Lincoln was drawn back into politics when he wanted to oppose the pro-slavery Kansas–Nebraska Act in 1854. This law repealed the Missouri Compromise which had restricted slavery to the southern area of the nation. Senior Senator Stephen A. Douglas of Illinois had inserted a provision into the act which provided the people had the right to determine locally whether to allow slavery in their territory rather than have such a decision imposed on them by the national Congress. Northern abolitionists saw slavery a sin, while conservative Republicans thought it gave slaveholders an unfair economic advantage. Lincoln was opposed to slavery primarily because it violated the notion of the equality of all men as expressed in the Declaration of Independence.
On October 16, 1854, gave his "Peoria Speech" in which he declared his opposition to slavery. He said the Kansas Act had a "declared indifference, but as I must think, a covert real zeal for the spread of slavery. I cannot but hate it. I hate it because of the monstrous injustice of slavery itself. I hate it because it deprives our republican example of its just influence in the world..."

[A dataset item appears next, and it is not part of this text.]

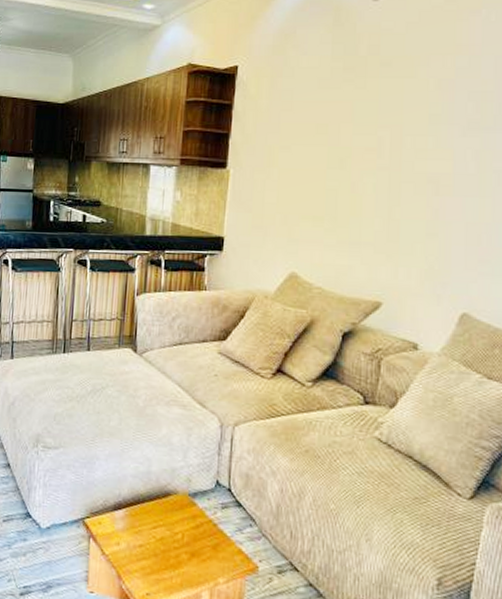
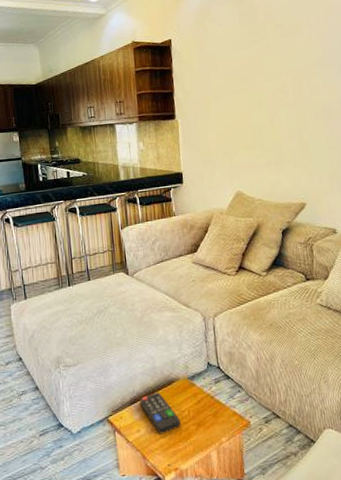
remote control: none [124,502,170,555] -> present [139,392,181,435]

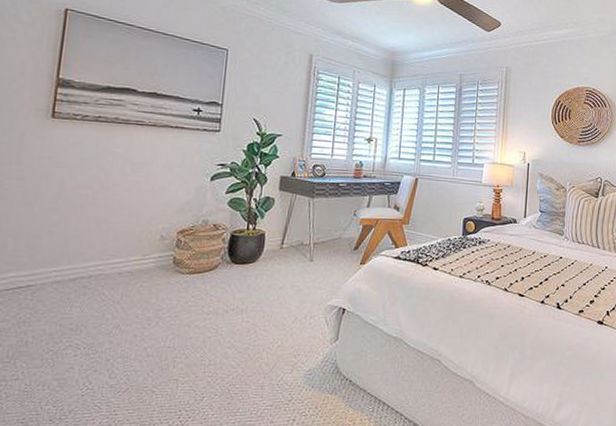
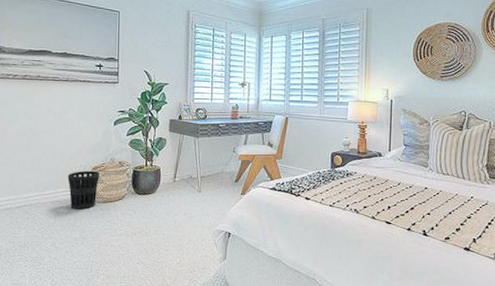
wastebasket: none [144,234,187,282] -> present [67,170,99,210]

In 1854, Lincoln ran as a Whig for the U.S. Senate seat from Illinois. At that time, senators were elected by the state legislature. The Whigs had been irreparably split by the Kansas–Nebraska Act. Lincoln wrote, "I think I am a Whig, but others say there are no Whigs, and that I am an abolitionist, even though I do no more than oppose the extension of slavery." Drawing from what was left of the old Whig party, and on disenchanted Free Soil, Liberty, and Democratic party members, he was instrumental in helping to create the new Republican Party. At the Republican convention in 1856, Lincoln placed second in the contest to become the party's candidate for vice president.
In March 1857, the Supreme Court issued its decision in Dred Scott v. Sandford. Chief Justice Roger B. Taney held that African-Americans were not citizens, and acquired no rights from the Constitution. Lincoln denounced the decision, and accused it of being the product of a conspiracy of Democrats to support the Slave Power Lincoln said "The authors of the Declaration of Independence never intended 'to say all were equal in color, size, intellect, moral developments, or social capacity', but they 'did consider all men created equal—equal in certain inalienable rights, among which are life, liberty, and the pursuit of happiness'."
After the state Republican party convention nominated him for the U.S. Senate in 1858, Lincoln delivered his House Divided Speech, quoting the book of Mark from the Bible. He said:
"A house divided against itself cannot stand. I believe this government cannot endure permanently half slave and half free. I do not expect the Union to be dissolved—I do not expect the house to fall—but I do expect it will cease to be divided. It will become all one thing, or all the other."
The speech was a key piece of rhetoric in the slavery debate. It rallied Republicans across the North. The 1858 senate campaign featured the seven Lincoln–Douglas debates of 1858, the most famous political debates in American history. In the debates Lincoln warned that what he called "the Slave Power" was threatening the values of republicanism, and accused Douglas of distorting the values of the Founding Fathers that all men are created equal. Douglas maintained that local settlers were free to choose whether to allow slavery or not, and accused Lincoln of having joined the abolitionists. The debates drew crowds in the thousands. Lincoln argued that Douglas's position was a threat to the nation's morality and that Douglas represented a conspiracy to extend slavery to free states. Douglas said that Lincoln was defying the authority of the U.S. Supreme Court and the Dred Scott decision.
The Republican legislative candidates won more popular votes, but the Democrats won more seats, and the legislature re-elected Douglas to the Senate. Lincoln's his articulation of the issues gave him a national political stature.
On February 27, 1860, New York party leaders invited Lincoln to give a speech at Cooper Union to a group of powerful Republicans. Lincoln insisted the moral foundation of the Republicans required opposition to slavery, and rejected any "groping for some middle ground between the right and the wrong". Lincoln demonstrated leadership qualities that brought him into the front ranks of the party and into contention for the Republican presidential nomination. A journalist asked if Lincoln had any presidential intentions, to which he replied "the taste is in my mouth a little."